The umpires stopped the game, and once again Seaver had to try to get the fans to behave. But this wasn’t a peaceful plea — he yelled at them to get back to their seats. “I told them we still had to finish the game, but at that point they couldn’t have cared less about the game,” he said, according to the New York Times.

Fans on the third base side started to push forward, in a section behind the Cincinnati dugout where some of the Reds’ wives and team officials were sitting. Fans knocked down and stepped on the wife of the Reds’ team physician, and others in the party got jostled; for their safety, they were let into the dugout. A young fan atop the dugout reached over and grabbed the hair of one of the women, prompting Reds utility infielder Phil Gagliano to punch the fan.

“These people are nuts,” Gagliano said after the game. “This city is nuts. We came here to play baseball, not be trampled.”

“It was quite an experience to say the least,” Rose said in the interview, his tone still incredulous a half-century later. “And it was a bad experience for me simply because we end up losing the damn game and losing the playoffs in five games. And we had a much, much better record than the Mets did.”

Rose said New York fans “are in a league of their own, and especially Mets fans.
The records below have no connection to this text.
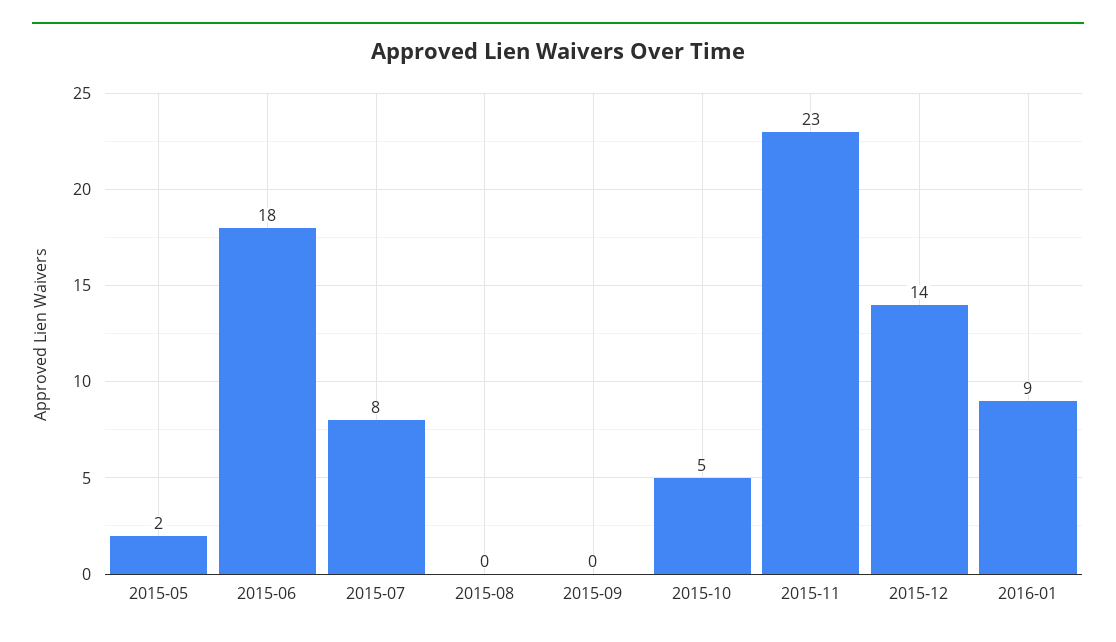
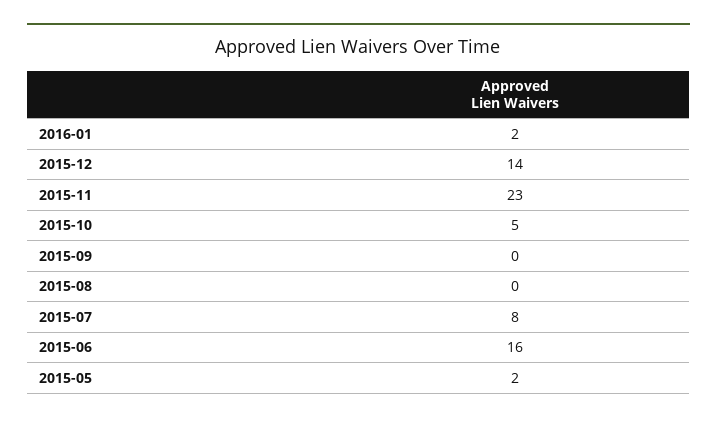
2015-06: 18 -> 16
2016-01: 9 -> 2

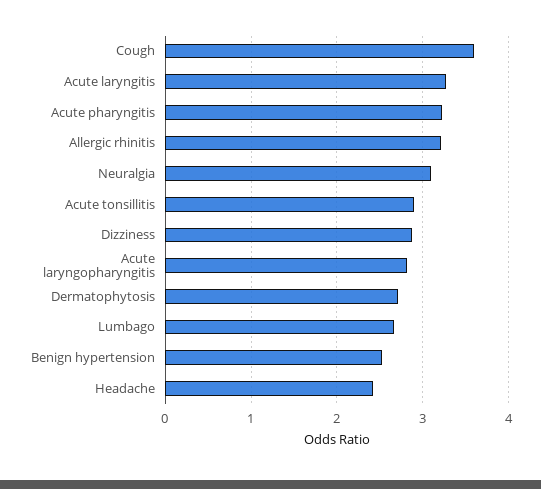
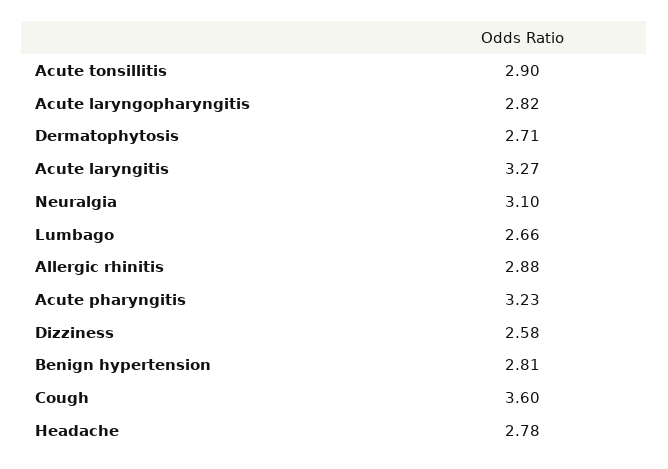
Allergic rhinitis: 3.2 -> 2.88
Dizziness: 2.9 -> 2.58
Benign hypertension: 2.5 -> 2.81
Headache: 2.4 -> 2.78

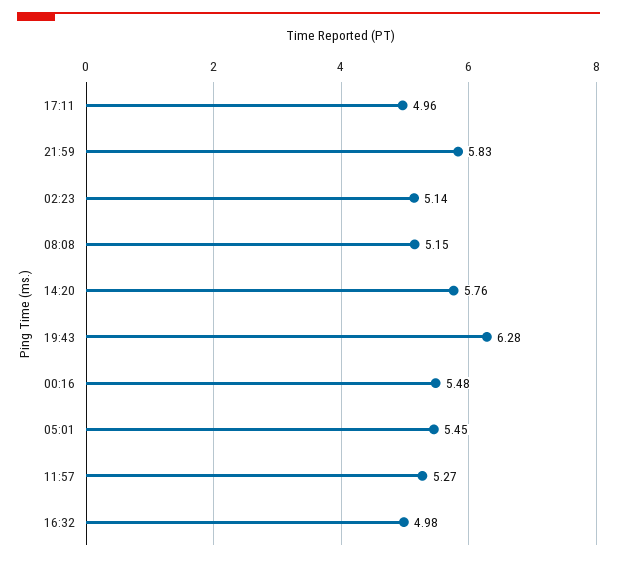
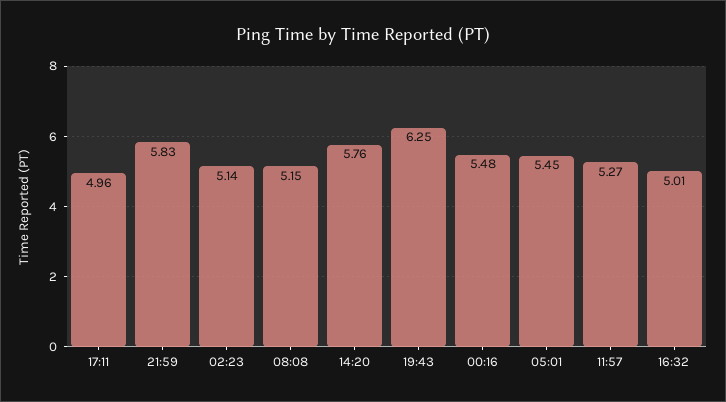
19:43: 6.28 -> 6.25
16:32: 4.98 -> 5.01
But I made it through. I lived through it.”

“And I like New York fans. I think New York fans are great,” added Rose, now 82. “But, like all fan bases, there’s always a handful or so that are bad fans. And I’m not going to bad-rap the New York Met fans because of the action of the people who threw objects at me in left field in ’73.”

In the postgame celebration, New Yorkers left behind craters in the infield and debris across the entire field, and they made off with sections of the outfield fence. Mets management had to replace 1,200 square feet of sod ahead of the World Series, which New York lost to the Oakland Athletics in seven games. Newspapers outside New York denounced the rampaging fans as “animals,” according to a Times story.

But Dave Anderson, writing in the paper’s “Sports of the Times” column, was just as unsparing.

“When a celebration occurs at Shea Stadium, the only rule is mob rule,” he wrote. “Tragedy is inevitable some day. When it occurs, it will be on the conscience of the New York Mets management. … The shame of Shea Stadium is the disgrace of baseball.”